Smartphones are often necessary for daily life, and their continued heavy use is an intrinsic goal of business. Yet there is growing scholarly and public awareness of negative associations between smartphone use and mental health. Unfortunately, these associations remain poorly understood. In particular, problematic smartphone use—deregulated use that interferes with daily life—is undertaught in academic medicine and underrecognized by clinicians providing psychiatric care. Academic psychiatry must take steps to advance research and promote awareness of the impact of smartphone use on mental health, incorporate smartphone use in clinical training and clinical care, promote healthy smartphone use, and improve understanding of ethical issues related to problematic use.

Smartphone Use and Mental Health

There is growing awareness of negative associations between smartphone use and mental health. In a large-scale survey of American high school students and their leisure activities, researchers found that all activities associated with higher depressive symptoms or suicide-related outcomes involved screens, whereas those associated with lower depressive symptoms or suicide-related outcomes did not involve screens [1]. In addition, the researchers note that depression, suicide attempts, and suicide deaths among adolescents rose significantly during the 2010s, despite decades of improvement. They attribute this dramatic reversal in mental well-being to the proliferation of smartphones.

Practitioners, including the design ethicist Tristan Harris, make similar arguments. Harris claims that smartphones “hijack” and “exploit our minds’ weaknesses,” distracting us from life and making us less happy [2]. Along these lines, research has found that the presence of a cellphone can diminish the perceived quality of face-to-face social interaction, impair performance on cognitively demanding tasks, and reduce productivity at work, school, and home [3].

Despite these preliminary results, the relationship between smartphone use and mental health is not well-understood. In fact, the association between smartphone use and mental health may be much weaker than some scholars claim; another large-scale survey of adolescents found that the association between smartphone use and mental health explains at most 0.4% of variation in well-being [4].

Moreover, because contemporary research relies on cross-sectional studies instead of randomized control trials, scholars have been unable to demonstrate that smartphone use causes mental health issues. Proposed causal mechanisms include upward social comparison on social media, cyberbullying, online information about self-harm, and displacement of in-person social interaction and sleep (e.g., smartphone use in bed is correlated with sleep disturbances and depression) [5].
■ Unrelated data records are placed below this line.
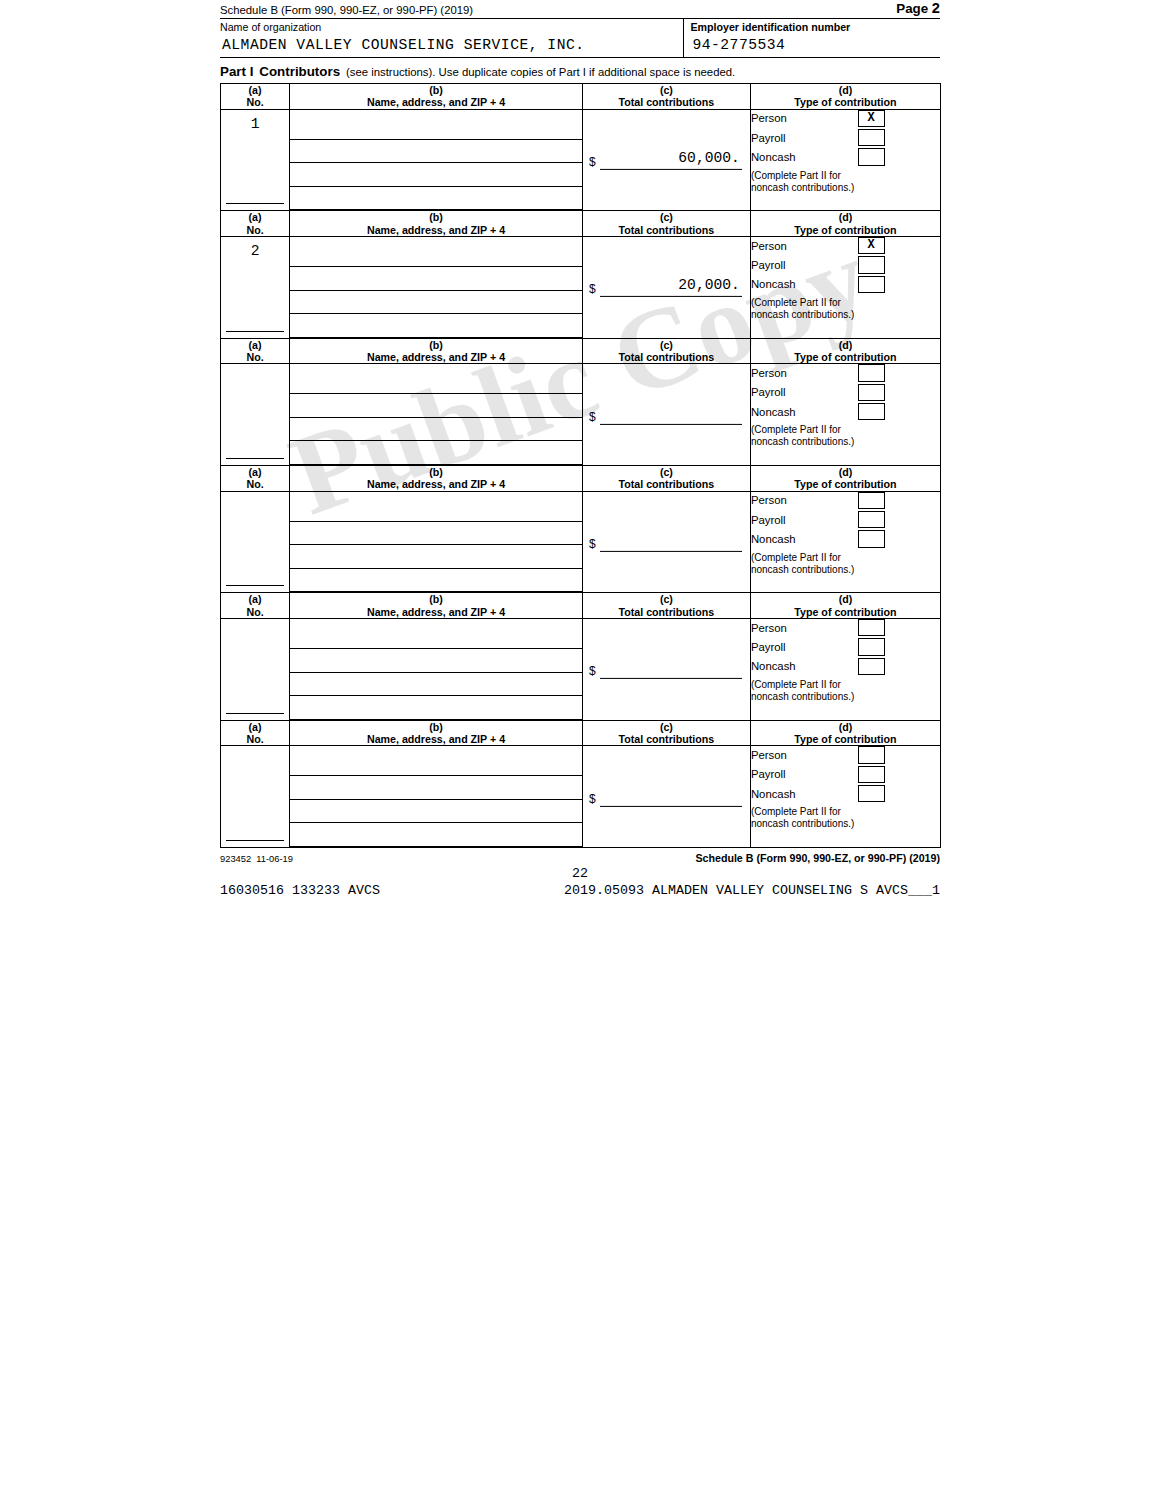Public Copy
Schedule B (Form 990, 990-EZ, or 990-PF) (2019)
Page 2
Name of organization
ALMADEN VALLEY COUNSELING SERVICE, INC.
Employer identification number
94-2775534
Part I Contributors (see instructions). Use duplicate copies of Part I if additional space is needed.
| (a) No. | (b) Name, address, and ZIP + 4 | (c) Total contributions | (d) Type of contribution |
| --- | --- | --- | --- |
| 1 | | $ 60,000. | Person X Payroll Noncash (Complete Part II for noncash contributions.) |
| (a) No. | (b) Name, address, and ZIP + 4 | (c) Total contributions | (d) Type of contribution |
| 2 | | $ 20,000. | Person X Payroll Noncash (Complete Part II for noncash contributions.) |
| (a) No. | (b) Name, address, and ZIP + 4 | (c) Total contributions | (d) Type of contribution |
| | | $ | Person Payroll Noncash (Complete Part II for noncash contributions.) |
| (a) No. | (b) Name, address, and ZIP + 4 | (c) Total contributions | (d) Type of contribution |
| | | $ | Person Payroll Noncash (Complete Part II for noncash contributions.) |
| (a) No. | (b) Name, address, and ZIP + 4 | (c) Total contributions | (d) Type of contribution |
| | | $ | Person Payroll Noncash (Complete Part II for noncash contributions.) |
| (a) No. | (b) Name, address, and ZIP + 4 | (c) Total contributions | (d) Type of contribution |
| | | $ | Person Payroll Noncash (Complete Part II for noncash contributions.) |
923452 11-06-19
Schedule B (Form 990, 990-EZ, or 990-PF) (2019)
22
16030516 133233 AVCS
2019.05093 ALMADEN VALLEY COUNSELING S AVCS___1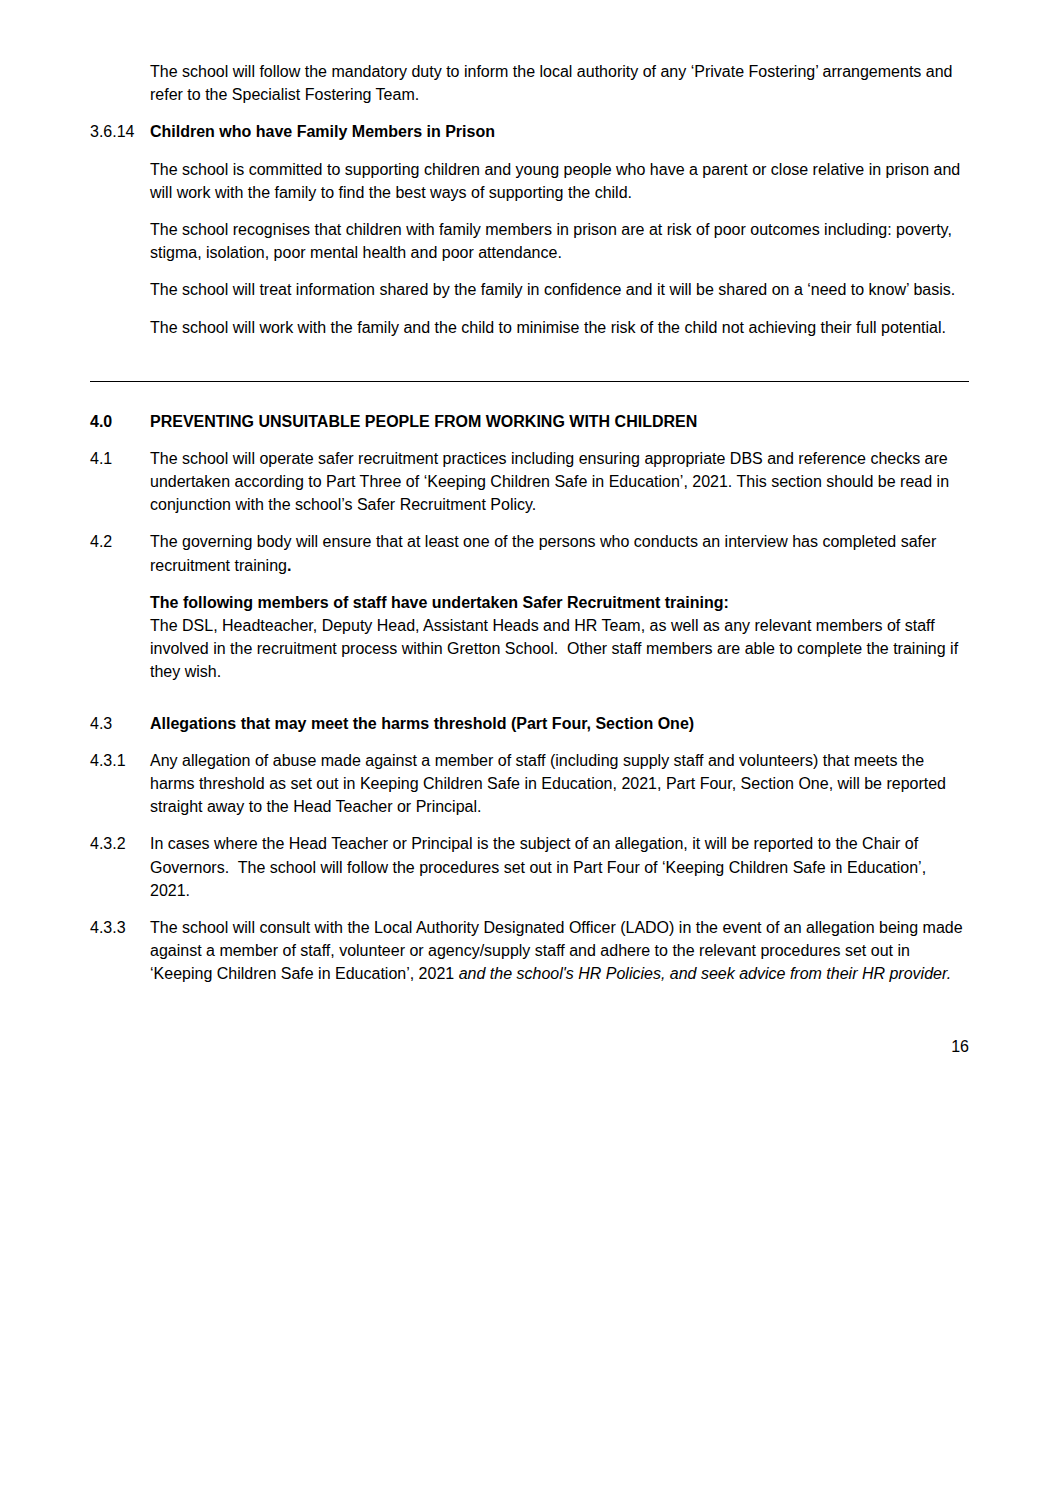The school will follow the mandatory duty to inform the local authority of any ‘Private Fostering’ arrangements and refer to the Specialist Fostering Team.
3.6.14
Children who have Family Members in Prison
The school is committed to supporting children and young people who have a parent or close relative in prison and will work with the family to find the best ways of supporting the child.
The school recognises that children with family members in prison are at risk of poor outcomes including: poverty, stigma, isolation, poor mental health and poor attendance.
The school will treat information shared by the family in confidence and it will be shared on a ‘need to know’ basis.
The school will work with the family and the child to minimise the risk of the child not achieving their full potential.
4.0
PREVENTING UNSUITABLE PEOPLE FROM WORKING WITH CHILDREN
4.1
The school will operate safer recruitment practices including ensuring appropriate DBS and reference checks are undertaken according to Part Three of ‘Keeping Children Safe in Education’, 2021. This section should be read in conjunction with the school’s Safer Recruitment Policy.
4.2
The governing body will ensure that at least one of the persons who conducts an interview has completed safer recruitment training.
The following members of staff have undertaken Safer Recruitment training:
The DSL, Headteacher, Deputy Head, Assistant Heads and HR Team, as well as any relevant members of staff involved in the recruitment process within Gretton School. Other staff members are able to complete the training if they wish.
4.3
Allegations that may meet the harms threshold (Part Four, Section One)
4.3.1
Any allegation of abuse made against a member of staff (including supply staff and volunteers) that meets the harms threshold as set out in Keeping Children Safe in Education, 2021, Part Four, Section One, will be reported straight away to the Head Teacher or Principal.
4.3.2
In cases where the Head Teacher or Principal is the subject of an allegation, it will be reported to the Chair of Governors. The school will follow the procedures set out in Part Four of ‘Keeping Children Safe in Education’, 2021.
4.3.3
The school will consult with the Local Authority Designated Officer (LADO) in the event of an allegation being made against a member of staff, volunteer or agency/supply staff and adhere to the relevant procedures set out in ‘Keeping Children Safe in Education’, 2021 and the school's HR Policies, and seek advice from their HR provider.
16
Another key limitation of contemporary studies is that they lack granular data to understand usage in detail. Retrospective surveys provide researchers with only the broad strokes of what smartphone use looks like (e.g., aggregate screen time), rather than what users are seeing and doing on their phones moment to moment [6]. Nonetheless, we already know that different patterns of use are associated with different mental health outcomes. For example, moderate smartphone use is associated with greater mental health than very little or very much smartphone use. Non-social smartphone use (e.g., news, entertainment) is more associated with depression and anxiety than social use (e.g., social media, messaging) [7]. And weekend use is associated with greater self-reported mental well-being than weekday use [8].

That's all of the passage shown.